**Your task**
Reproduce all of the material below line for line and without any changes, omitting the picture markers.

**Task input**
Segment Open
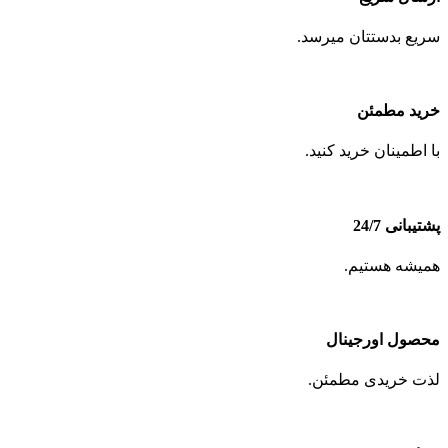
سریع بدستتان میرسد.
خرید مطمئن
با اطمینان خرید کنید.
پشتیبانی 24/7
همیشه هستیم.
محصول اورجینال
لذت خریدی مطمئن.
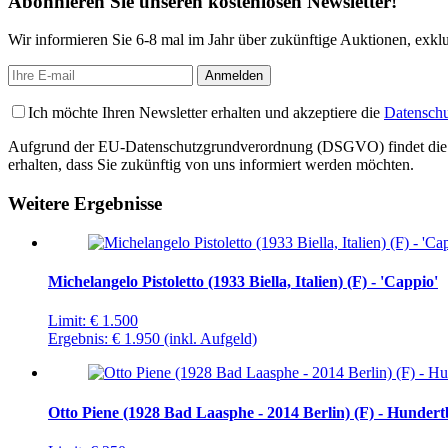
Abonnieren Sie unseren kostenlosen Newsletter!
Wir informieren Sie 6-8 mal im Jahr über zukünftige Auktionen, exkl
Ich möchte Ihren Newsletter erhalten und akzeptiere die
Datenschu
Aufgrund der EU-Datenschutzgrundverordnung (DSGVO) findet die Regis
erhalten, dass Sie zukünftig von uns informiert werden möchten.
Weitere Ergebnisse
Michelangelo Pistoletto (1933 Biella, Italien) (F) - 'Cappio'
Limit:
€ 1.500
Ergebnis:
€ 1.950
(inkl. Aufgeld)
Otto Piene (1928 Bad Laasphe - 2014 Berlin) (F) - Hundert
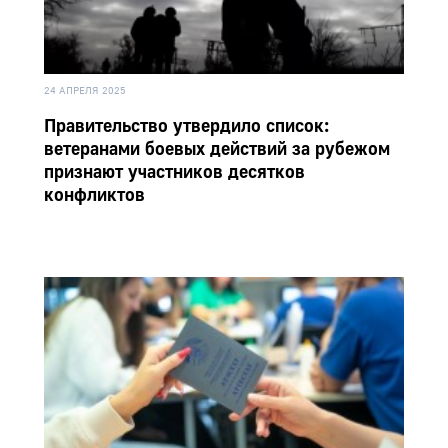
24 АПРЕЛЯ 2025
Правительство утвердило список:
ветеранами боевых действий за рубежом
признают участников десятков
конфликтов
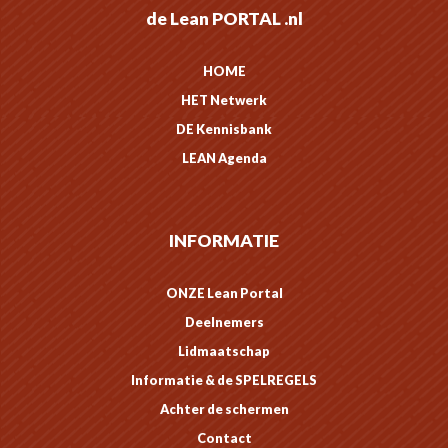
de Lean PORTAL .nl
HOME
HET Netwerk
DE Kennisbank
LEAN Agenda
INFORMATIE
ONZE Lean Portal
Deelnemers
Lidmaatschap
Informatie & de SPELREGELS
Achter de schermen
Contact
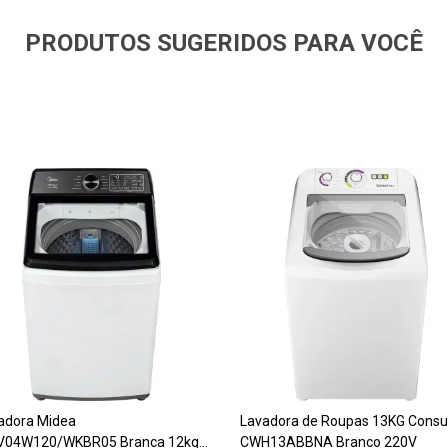
PRODUTOS SUGERIDOS PARA VOCÊ
adora Midea
Lavadora de Roupas 13KG Consu
04W120/WKBR05 Branca 12kg
CWH13ABBNA Branco 220V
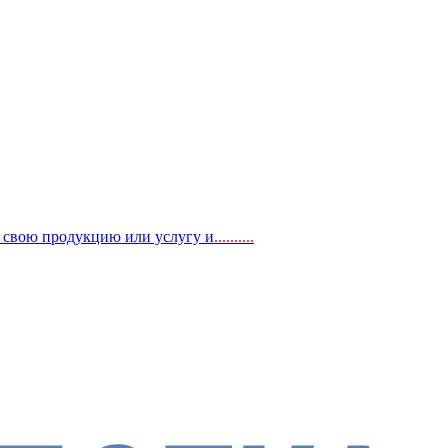
, свою продукцию или услугу и
..
........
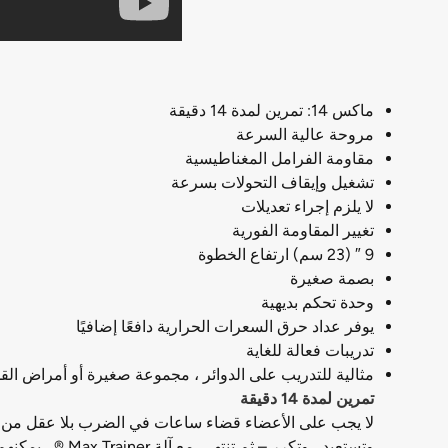
ماكس 14: تمرين لمدة 14 دقيقة
مروحة عالية السرعة
مقاومة الفرامل المغناطيسية
تشغيل وإيقاف التحولات بسرعة
لا يلزم إجراء تعديلات
تغيير المقاومة الفورية
9 ″ (23 سم) ارتفاع الخطوة
بصمة صغيرة
وحدة تحكم بديهية
يوفر عداد حرق السعرات الحرارية دافعًا إضافيًا
تدريبات فعالة للغاية
مثالية للتدريب على الدوائر ، مجموعة صغيرة أو أمراض ال
تمرين لمدة 14 دقيقة
وتستعيد ، وتكرر – ثم تنتهي. مع آلة Max Trainer ® ، يمكنهم الاستفادة من حرق السعرات الحرارية المثالية ، وتفجير الدهون وتكييفها – في أقل وقت ممكن!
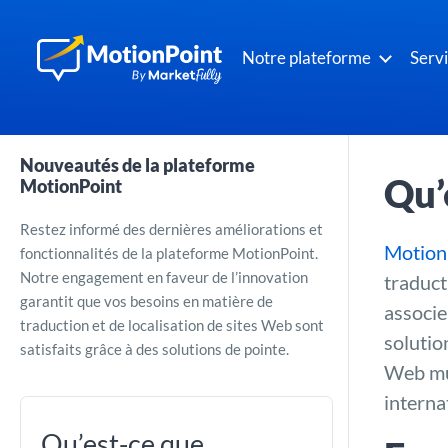
Notre plateforme
Serv
Nouveautés de la plateforme
Qu’
MotionPoint
Restez informé des dernières améliorations et
Motion
fonctionnalités de la plateforme MotionPoint.
Notre engagement en faveur de l’innovation
traduct
garantit que vos besoins en matière de
associe
traduction et de localisation de sites Web sont
solutio
satisfaits grâce à des solutions de pointe.
Web mul
interna
Qu’est-ce que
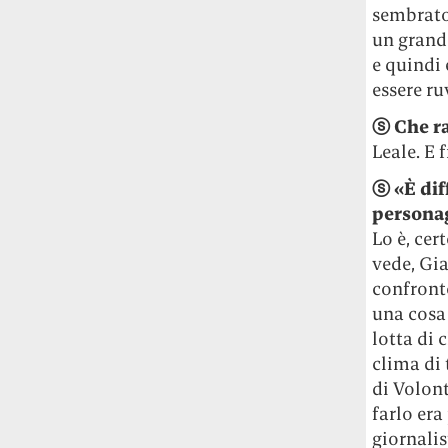
sembrato,
un grand
e quindi 
essere r
ⓢ
Che r
Leale. E 
ⓢ
«È dif
personag
Lo è, cer
vede, Gia
confronto
una cosa 
lotta di 
clima di 
di Volont
farlo era
giornalis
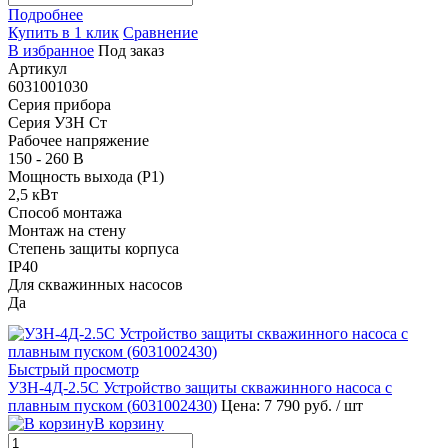
Подробнее
Купить в 1 клик
Сравнение
В избранное
Под заказ
Артикул
6031001030
Серия прибора
Серия УЗН Ст
Рабочее напряжение
150 - 260 В
Мощность выхода (P1)
2,5 кВт
Способ монтажа
Монтаж на стену
Степень защиты корпуса
IP40
Для скважинных насосов
Да
Быстрый просмотр
УЗН-4Д-2.5С Устройство защиты скважинного насоса с
плавным пуском (
6031002430
)
Цена: 7 790 руб.
/ шт
В корзину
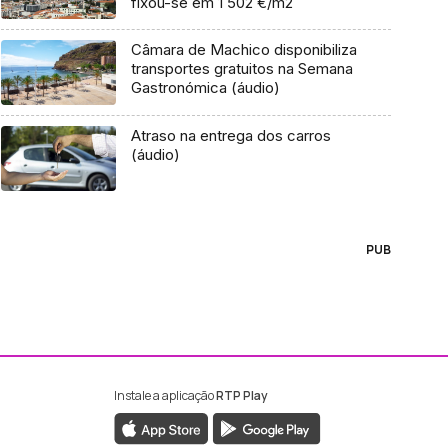
fixou-se em 1 502 €/m2
Câmara de Machico disponibiliza
transportes gratuitos na Semana
Gastronómica (áudio)
Atraso na entrega dos carros
(áudio)
PUB
Instale a aplicação
RTP Play
ebook da RTP Madeira
nstagram da RTP Madeira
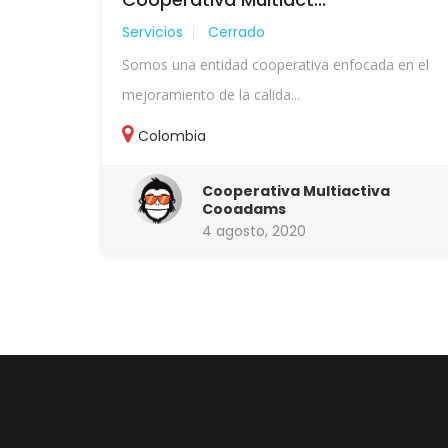
Servicios
Cerrado
Somos una entidad cooperativa enfocada en el
mejoramiento de la calida...
Colombia
Cooperativa Multiactiva
Cooadams
4 agosto, 2020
Segment Closed
**Answer for the task**
سریع بدستتان میرسد.
خرید مطمئن
با اطمینان خرید کنید.
پشتیبانی 24/7
همیشه هستیم.
محصول اورجینال
لذت خریدی مطمئن.
Abonnieren Sie unseren kostenlosen Newsletter!
Wir informieren Sie 6-8 mal im Jahr über zukünftige Auktionen, exkl
Ich möchte Ihren Newsletter erhalten und akzeptiere die
Datenschu
Aufgrund der EU-Datenschutzgrundverordnung (DSGVO) findet die Regis
erhalten, dass Sie zukünftig von uns informiert werden möchten.
Weitere Ergebnisse
Michelangelo Pistoletto (1933 Biella, Italien) (F) - 'Cappio'
Limit:
€ 1.500
Ergebnis:
€ 1.950
(inkl. Aufgeld)
Otto Piene (1928 Bad Laasphe - 2014 Berlin) (F) - Hundert
24 АПРЕЛЯ 2025
Правительство утвердило список:
ветеранами боевых действий за рубежом
признают участников десятков
конфликтов
de Lean PORTAL .nl
HOME
HET Netwerk
DE Kennisbank
LEAN Agenda
INFORMATIE
ONZE Lean Portal
Deelnemers
Lidmaatschap
Informatie & de SPELREGELS
Achter de schermen
Contact
PRODUTOS SUGERIDOS PARA VOCÊ
adora Midea
Lavadora de Roupas 13KG Consu
04W120/WKBR05 Branca 12kg
CWH13ABBNA Branco 220V
, свою продукцию или услугу и
..
........
ماكس 14: تمرين لمدة 14 دقيقة
مروحة عالية السرعة
مقاومة الفرامل المغناطيسية
تشغيل وإيقاف التحولات بسرعة
لا يلزم إجراء تعديلات
تغيير المقاومة الفورية
9 ″ (23 سم) ارتفاع الخطوة
بصمة صغيرة
وحدة تحكم بديهية
يوفر عداد حرق السعرات الحرارية دافعًا إضافيًا
تدريبات فعالة للغاية
مثالية للتدريب على الدوائر ، مجموعة صغيرة أو أمراض ال
تمرين لمدة 14 دقيقة
وتستعيد ، وتكرر – ثم تنتهي. مع آلة Max Trainer ® ، يمكنهم الاستفادة من حرق السعرات الحرارية المثالية ، وتفجير الدهون وتكييفها – في أقل وقت ممكن!
Notre plateforme
Serv
Nouveautés de la plateforme
Qu’
MotionPoint
Restez informé des dernières améliorations et
Motion
fonctionnalités de la plateforme MotionPoint.
Notre engagement en faveur de l’innovation
traduct
garantit que vos besoins en matière de
associe
traduction et de localisation de sites Web sont
solutio
satisfaits grâce à des solutions de pointe.
Web mul
interna
Qu’est-ce que
sembrato,
un grand
e quindi 
essere r
ⓢ
Che r
Leale. E 
ⓢ
«È dif
personag
Lo è, cer
vede, Gia
confronto
una cosa 
lotta di 
clima di 
di Volont
farlo era
giornalis
Подробнее
Купить в 1 клик
Сравнение
В избранное
Под заказ
Артикул
6031001030
Серия прибора
Серия УЗН Ст
Рабочее напряжение
150 - 260 В
Мощность выхода (P1)
2,5 кВт
Способ монтажа
Монтаж на стену
Степень защиты корпуса
IP40
Для скважинных насосов
Да
Быстрый просмотр
УЗН-4Д-2.5С Устройство защиты скважинного насоса с
плавным пуском (
6031002430
)
Цена: 7 790 руб.
/ шт
В корзину
fixou-se em 1 502 €/m2
Câmara de Machico disponibiliza
transportes gratuitos na Semana
Gastronómica (áudio)
Atraso na entrega dos carros
(áudio)
PUB
Instale a aplicação
RTP Play
ebook da RTP Madeira
nstagram da RTP Madeira
Servicios
Cerrado
Somos una entidad cooperativa enfocada en el
mejoramiento de la calida...
Colombia
Cooperativa Multiactiva
Cooadams
4 agosto, 2020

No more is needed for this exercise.